Sunday, February 2, 2014

Adams, Jefferson, John and Paul

As part of my winter in New York ritual, I select meatier books to read during the extreme cold.  In past years, I was able to work through some long Michener novels; this year, I am working through David McCullough’s “John Adams”.  Prior to this I had done some reading on Jefferson individually (I believe it was, “Thomas Jefferson: An Intimate History” by Fawn M Brodie) as well as collectively in Joseph Ellis’ “Founding Brothers”.  When considering John Adams and Thomas Jefferson, I find a striking resemblance to the relationship and personalities of John Lennon and Paul McCartney.

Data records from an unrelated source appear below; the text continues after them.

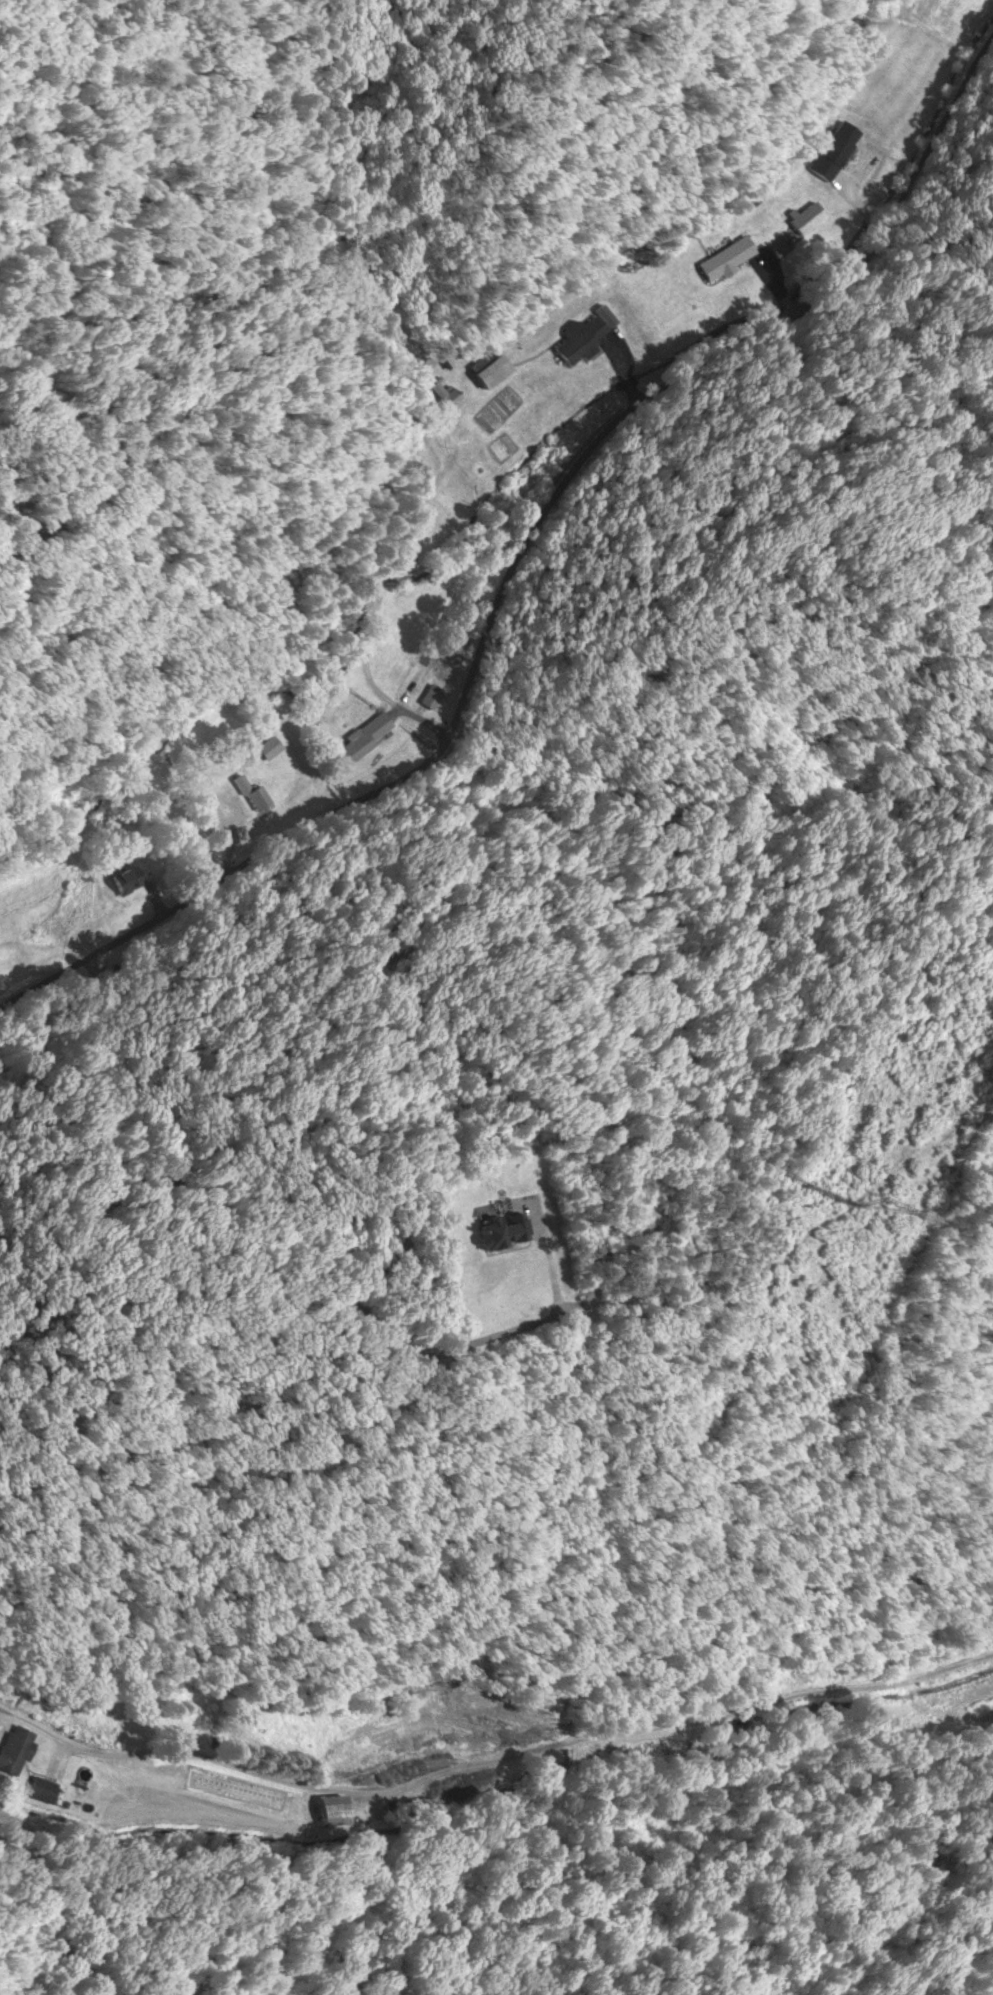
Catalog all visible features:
building: (834, 150)
building: (804, 220)
building: (725, 258)
building: (579, 339)
building: (490, 371)
building: (444, 394)
road: (515, 550)
building: (415, 675)
building: (430, 697)
building: (360, 741)
building: (268, 748)
building: (253, 795)
building: (125, 879)
power tower: (852, 1210)
building: (502, 1229)
building: (13, 1749)
road: (128, 1753)
building: (40, 1789)
building: (330, 1808)

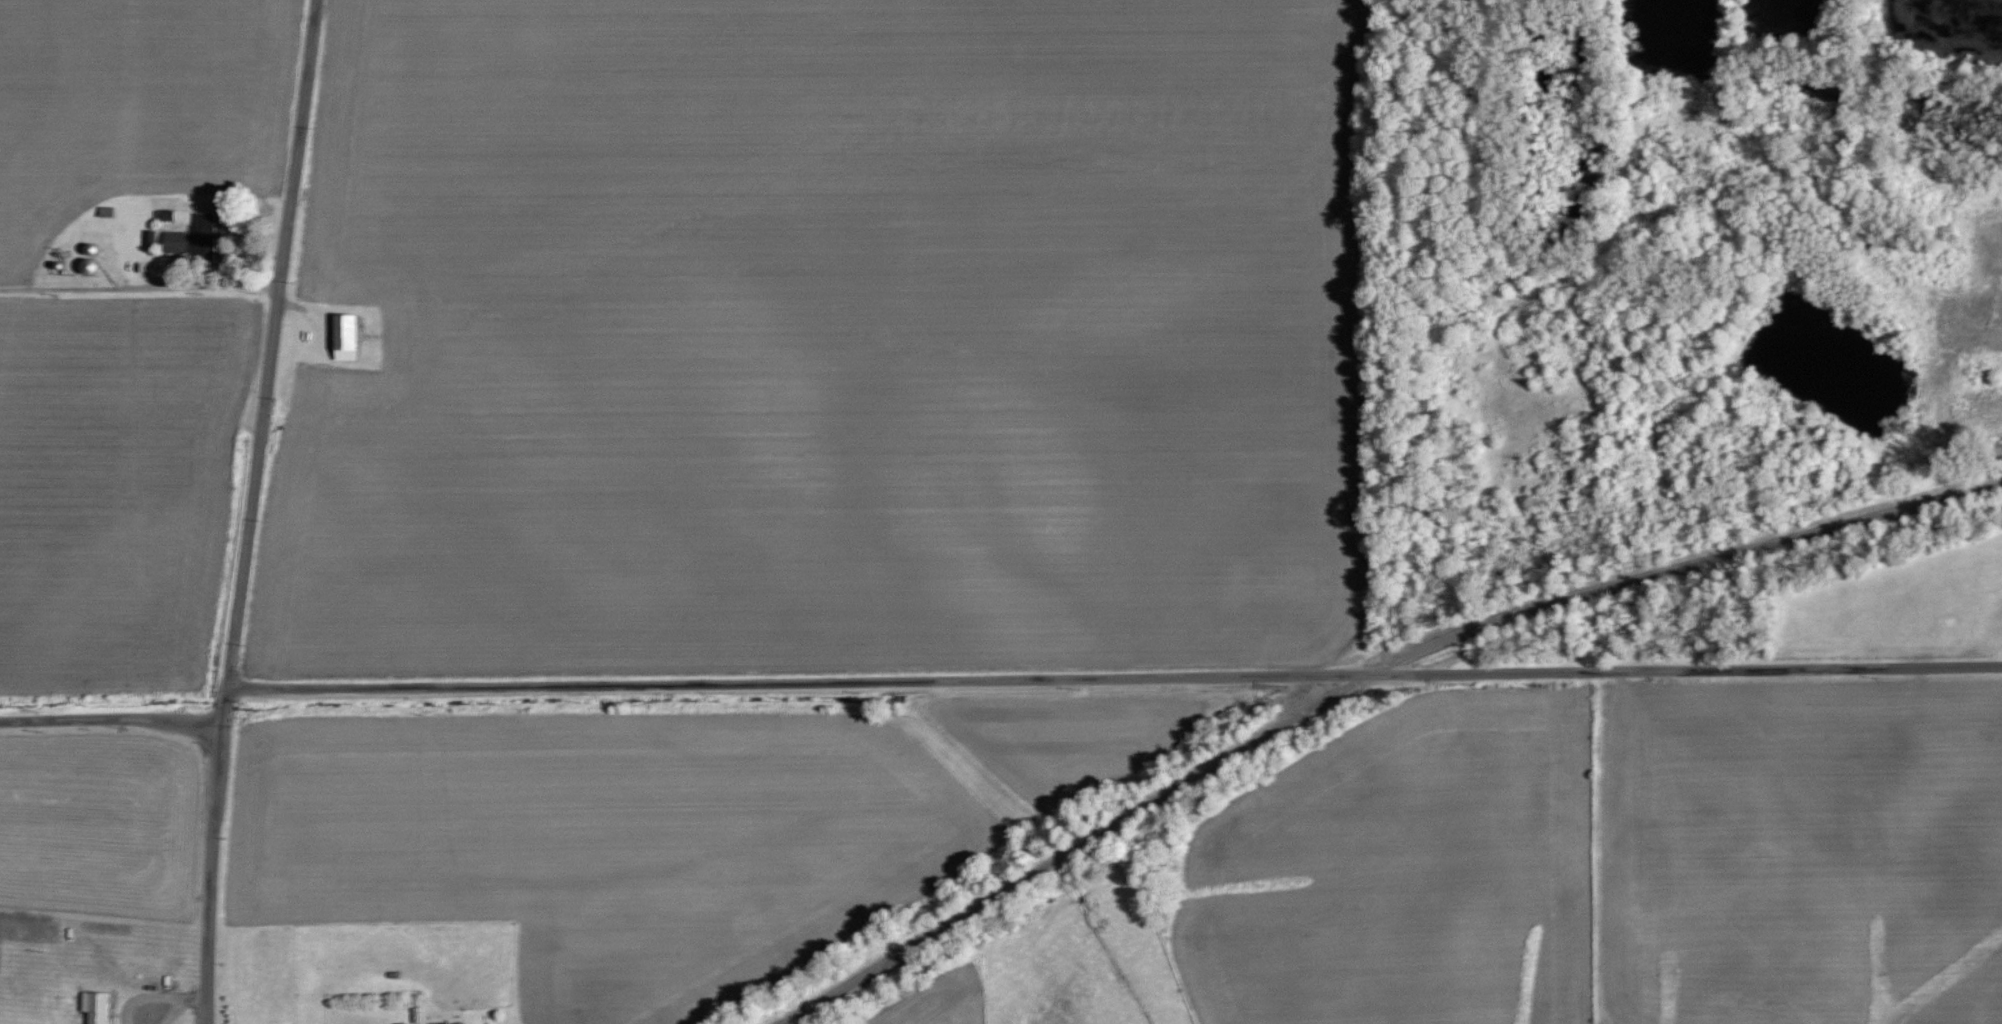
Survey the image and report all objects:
building: (194, 238)
road: (140, 276)
building: (344, 336)
road: (248, 510)
road: (1114, 674)
road: (1359, 678)
road: (110, 716)
building: (94, 1006)
building: (400, 1022)

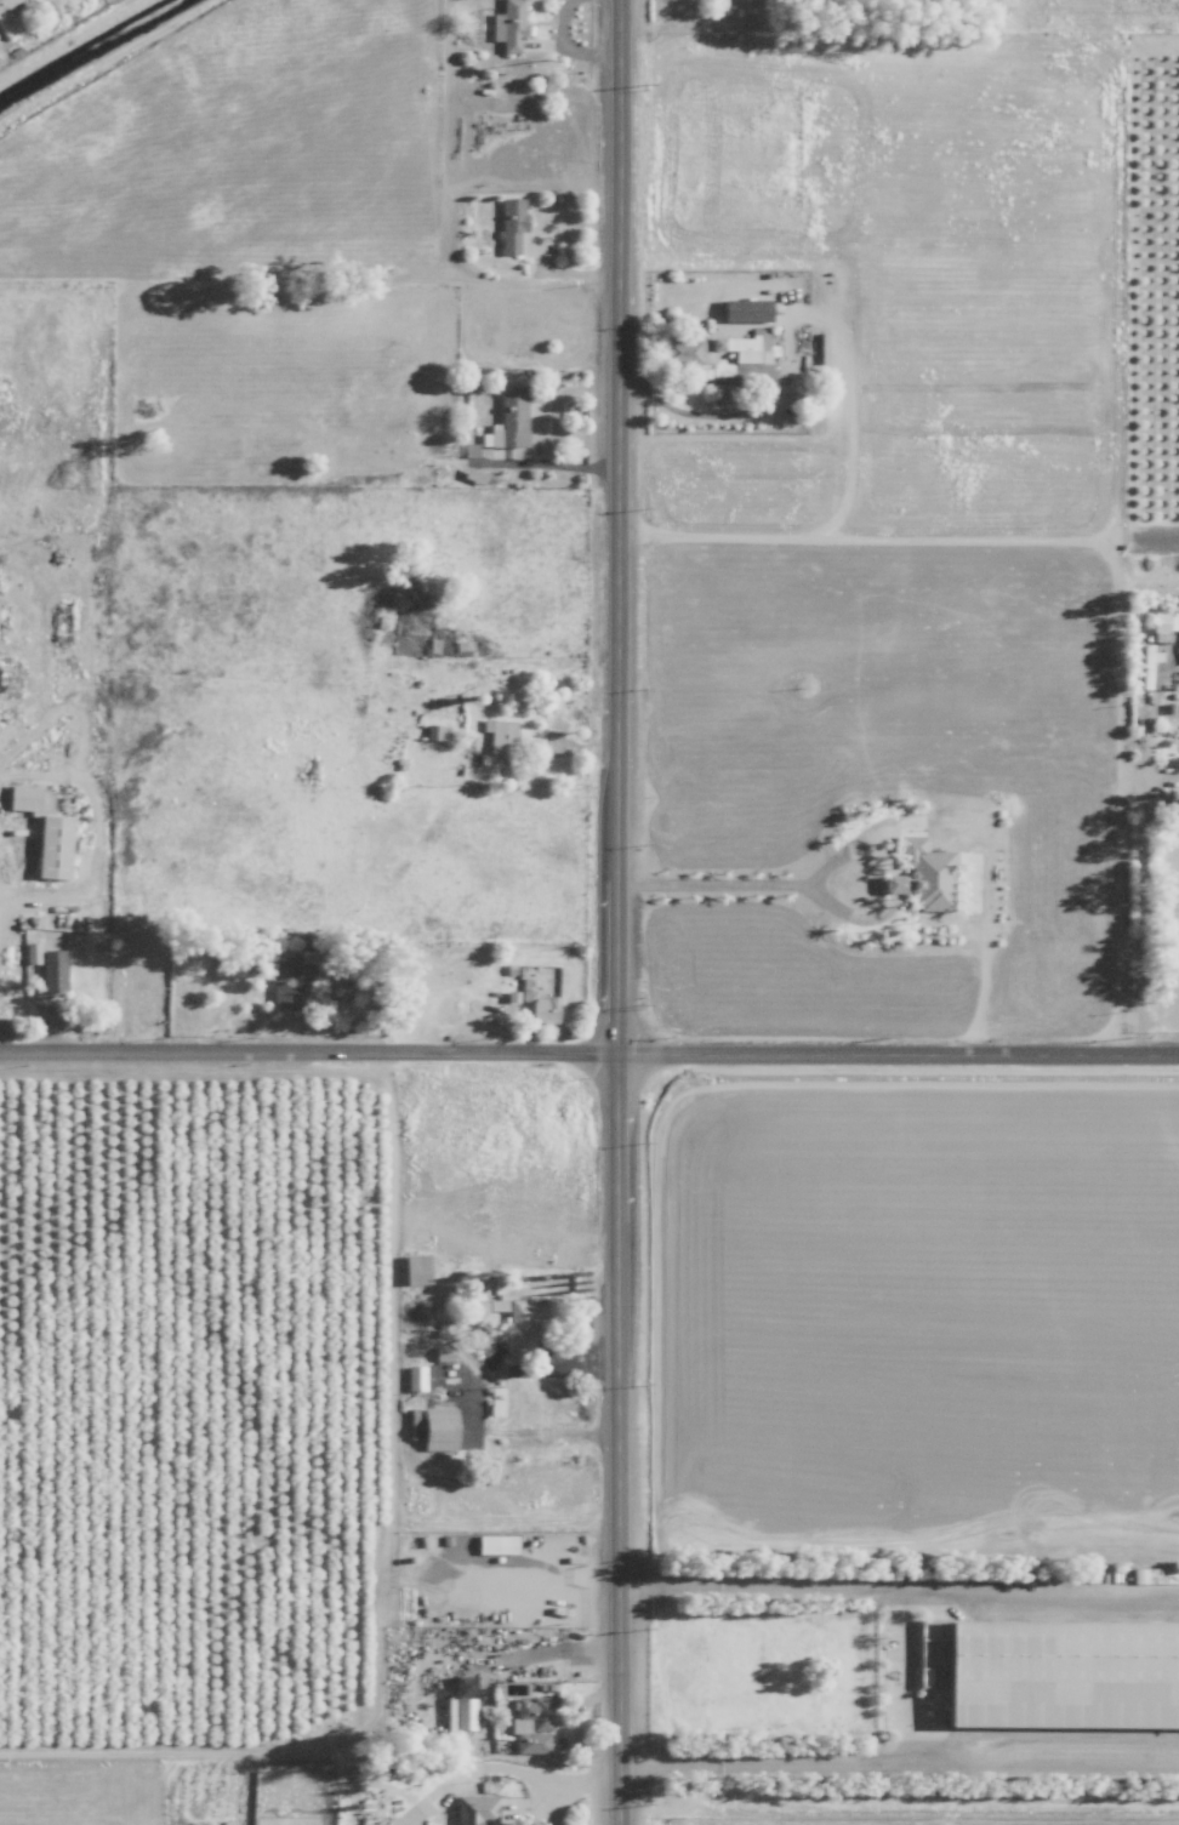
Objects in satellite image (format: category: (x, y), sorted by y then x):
building: (6, 3)
building: (508, 25)
road: (566, 47)
building: (511, 223)
building: (715, 349)
crop: (225, 411)
road: (735, 414)
building: (508, 419)
crop: (903, 553)
building: (436, 732)
building: (501, 735)
building: (44, 830)
building: (921, 876)
road: (1139, 876)
road: (714, 879)
road: (2, 902)
road: (616, 912)
building: (51, 971)
building: (543, 1009)
road: (308, 1051)
road: (897, 1057)
building: (506, 1324)
building: (414, 1378)
road: (476, 1401)
building: (438, 1429)
road: (896, 1586)
road: (547, 1657)
building: (459, 1712)
building: (531, 1723)
road: (576, 1726)
road: (898, 1764)
road: (499, 1767)
road: (548, 1801)
building: (474, 1809)

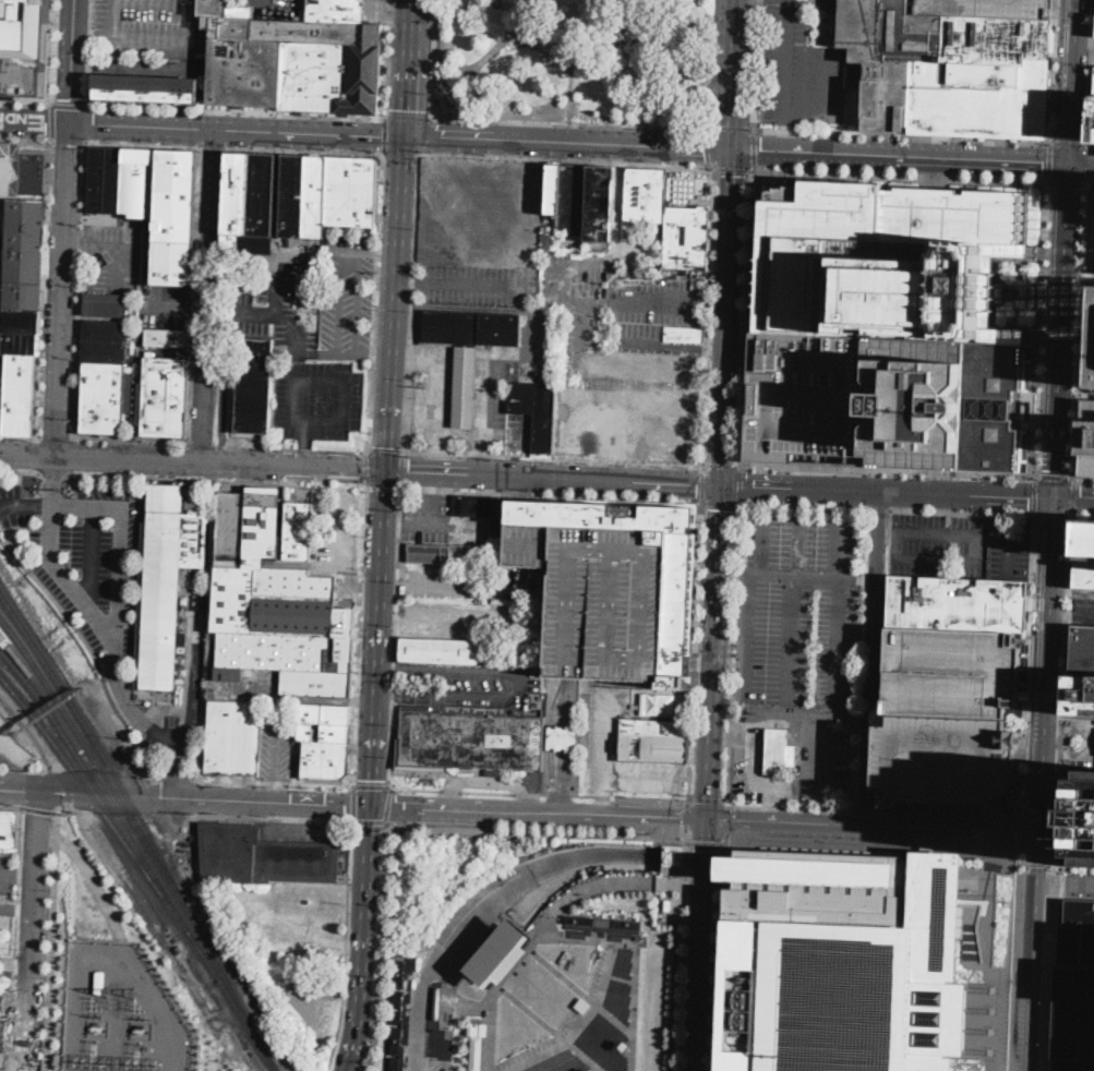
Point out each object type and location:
building: (989, 8)
parking lot: (989, 8)
parking lot: (149, 26)
building: (890, 31)
road: (95, 39)
building: (998, 40)
road: (191, 44)
building: (25, 46)
parking garage: (25, 46)
road: (497, 48)
road: (53, 51)
road: (88, 52)
road: (572, 54)
road: (649, 54)
road: (387, 57)
building: (295, 58)
road: (433, 58)
park: (579, 59)
road: (786, 61)
road: (73, 62)
road: (711, 62)
road: (758, 64)
parking lot: (802, 64)
road: (86, 65)
road: (149, 68)
road: (405, 68)
road: (49, 71)
road: (1054, 71)
road: (738, 75)
road: (1073, 82)
road: (1091, 84)
building: (146, 88)
road: (569, 88)
road: (471, 93)
building: (887, 95)
building: (979, 98)
road: (823, 99)
road: (25, 102)
road: (69, 103)
road: (677, 106)
traffic signals: (403, 109)
road: (237, 111)
road: (409, 116)
road: (35, 122)
road: (51, 122)
road: (570, 122)
building: (1093, 122)
road: (88, 123)
road: (731, 127)
road: (236, 129)
traffic signals: (378, 135)
road: (383, 135)
road: (426, 136)
traffic signals: (1071, 136)
road: (903, 137)
road: (787, 138)
road: (25, 139)
traffic signals: (435, 139)
road: (69, 141)
road: (143, 143)
road: (1070, 144)
road: (568, 145)
road: (710, 145)
road: (1091, 146)
road: (213, 147)
road: (755, 149)
road: (24, 150)
traffic signals: (704, 150)
road: (304, 152)
traffic signals: (761, 152)
road: (401, 155)
road: (902, 158)
road: (567, 160)
traffic signals: (1042, 164)
road: (1051, 164)
road: (1082, 165)
road: (1090, 165)
road: (735, 167)
building: (3, 171)
building: (446, 174)
traffic signals: (734, 174)
road: (903, 176)
building: (97, 178)
building: (113, 178)
road: (1069, 185)
road: (1091, 185)
building: (553, 190)
building: (352, 191)
building: (238, 193)
building: (262, 193)
building: (293, 195)
building: (645, 195)
building: (315, 196)
building: (574, 200)
building: (277, 201)
building: (164, 205)
building: (600, 208)
building: (687, 238)
building: (248, 241)
building: (291, 241)
road: (351, 250)
road: (379, 251)
building: (24, 254)
parking lot: (113, 256)
building: (884, 261)
road: (615, 263)
road: (1089, 275)
road: (457, 284)
parking lot: (477, 286)
road: (63, 289)
road: (43, 290)
road: (81, 291)
road: (275, 292)
road: (207, 295)
road: (194, 296)
parking lot: (347, 296)
road: (339, 301)
road: (357, 302)
building: (105, 303)
road: (374, 303)
road: (395, 303)
road: (411, 304)
parking lot: (167, 305)
parking lot: (620, 305)
parking lot: (272, 306)
road: (709, 315)
road: (727, 317)
road: (748, 318)
building: (21, 320)
road: (289, 327)
building: (105, 329)
road: (1042, 330)
road: (1062, 332)
road: (1082, 332)
road: (1062, 334)
building: (685, 335)
building: (167, 338)
building: (20, 343)
road: (634, 344)
building: (104, 350)
building: (469, 350)
road: (345, 353)
road: (374, 355)
road: (333, 377)
building: (1093, 378)
road: (224, 384)
building: (254, 385)
parking lot: (431, 392)
road: (1085, 393)
building: (21, 394)
building: (102, 396)
building: (164, 396)
parking lot: (318, 399)
building: (884, 402)
parking lot: (491, 405)
building: (536, 410)
building: (1028, 410)
road: (305, 435)
road: (19, 438)
building: (1087, 439)
road: (56, 440)
road: (131, 443)
road: (202, 446)
traffic signals: (389, 446)
road: (291, 449)
road: (385, 452)
road: (28, 453)
road: (71, 457)
road: (552, 459)
road: (222, 462)
road: (723, 463)
traffic signals: (361, 467)
traffic signals: (1056, 468)
road: (366, 469)
road: (402, 470)
traffic signals: (409, 470)
road: (888, 470)
road: (21, 473)
road: (47, 474)
road: (554, 476)
road: (1055, 477)
road: (1084, 479)
road: (218, 481)
road: (703, 482)
traffic signals: (696, 483)
road: (740, 485)
traffic signals: (747, 485)
road: (383, 487)
road: (521, 487)
road: (887, 491)
road: (551, 494)
road: (1035, 495)
traffic signals: (1028, 497)
road: (146, 499)
road: (1074, 499)
traffic signals: (1080, 499)
road: (1074, 500)
road: (721, 502)
road: (803, 505)
building: (477, 506)
traffic signals: (719, 508)
road: (879, 509)
road: (963, 511)
road: (120, 514)
road: (1082, 515)
road: (1054, 518)
building: (1022, 521)
parking lot: (443, 522)
building: (299, 530)
parking lot: (339, 535)
road: (210, 536)
parking lot: (802, 539)
parking lot: (939, 545)
parking lot: (1009, 550)
building: (455, 555)
parking lot: (86, 556)
road: (92, 556)
building: (1084, 558)
road: (197, 570)
road: (798, 575)
road: (699, 578)
road: (187, 581)
building: (165, 582)
road: (389, 583)
road: (458, 586)
road: (196, 592)
building: (681, 595)
road: (1050, 596)
building: (602, 599)
parking lot: (602, 599)
parking lot: (471, 602)
building: (955, 602)
building: (276, 607)
road: (92, 608)
road: (388, 616)
road: (458, 620)
road: (394, 635)
road: (360, 636)
parking lot: (798, 636)
road: (380, 638)
railway: (11, 639)
building: (440, 651)
road: (713, 652)
road: (736, 653)
road: (875, 657)
road: (187, 658)
road: (860, 659)
road: (689, 661)
road: (106, 662)
road: (694, 662)
road: (1028, 668)
road: (386, 669)
building: (1082, 670)
parking lot: (482, 672)
building: (948, 672)
parking lot: (948, 672)
road: (1065, 674)
road: (136, 682)
road: (194, 682)
road: (521, 686)
road: (385, 690)
road: (1046, 693)
parking lot: (461, 696)
building: (657, 703)
road: (57, 710)
road: (160, 713)
building: (655, 724)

First the personalities:  If one were to use words to describe John Lennon, they would likely use terms like “a dreamer,” “out there,” “charismatic” and so forth.  Similarly, I would consider Jefferson in many ways to have been somewhat of a dreamer, perhaps a visionary of utopian government and individual freedoms without necessarily being bothered with the devil in the details.  Both championed individual liberties, yet it may be said neither necessarily lived the life of Mother Theresa to accomplish the goal.  Lennon sang, “…imagine no possessions, I wonder if you can…” and while he may have imagined it, he didn’t give up his posh Dakota apartment to feed the poor.  Similarly, Jefferson imagined individual equality and liberty, yet he did not apply it to the slaves that he owned, nor did he take action to downsize Monticello.  The evidence would suggest that neither Lennon nor Jefferson was particularly a fan of organized, formal religion, although I believe the social environment of the time permitted Lennon to be a bit more vocal.  Despite criticisms that can be applied to both Jefferson and Lennon, they both possessed an aura that inspired others and transcended their personal shortcomings allowing them to be loved and cherished by many.

When one thinks of John Adams, words like resolute, uncompromising, stalwart, steadfast, maybe even boring may be applied.  It may be said that Jefferson was visionary to see a big picture all at once; Adams, too, saw a big picture, but very much saw this picture as the sum of its parts.  Adams was very much into the details; he was a consummate technician.  It may be said and credited to Adams for providing the grounding necessary for the country to succeed and flourish during a very vulnerable period of transition.  Similarly, I suspect Paul provided a grounding effect for a period of time to John L and the Beatles.

Both relationships may be viewed as dynamic and ever changing.  Were John L and Paul friends?  Probably…sometimes…all things considered…in the end…  Was Adams and Jefferson friends?  Same answer.  In both cases the bond of friendship waxed and waned.  In both instances, each was an active collaborator and it may be postulated, each was important in making the other better.  In both sets of relationships, egos and jealousies arose.

I wonder today, who was the walrus of 1776?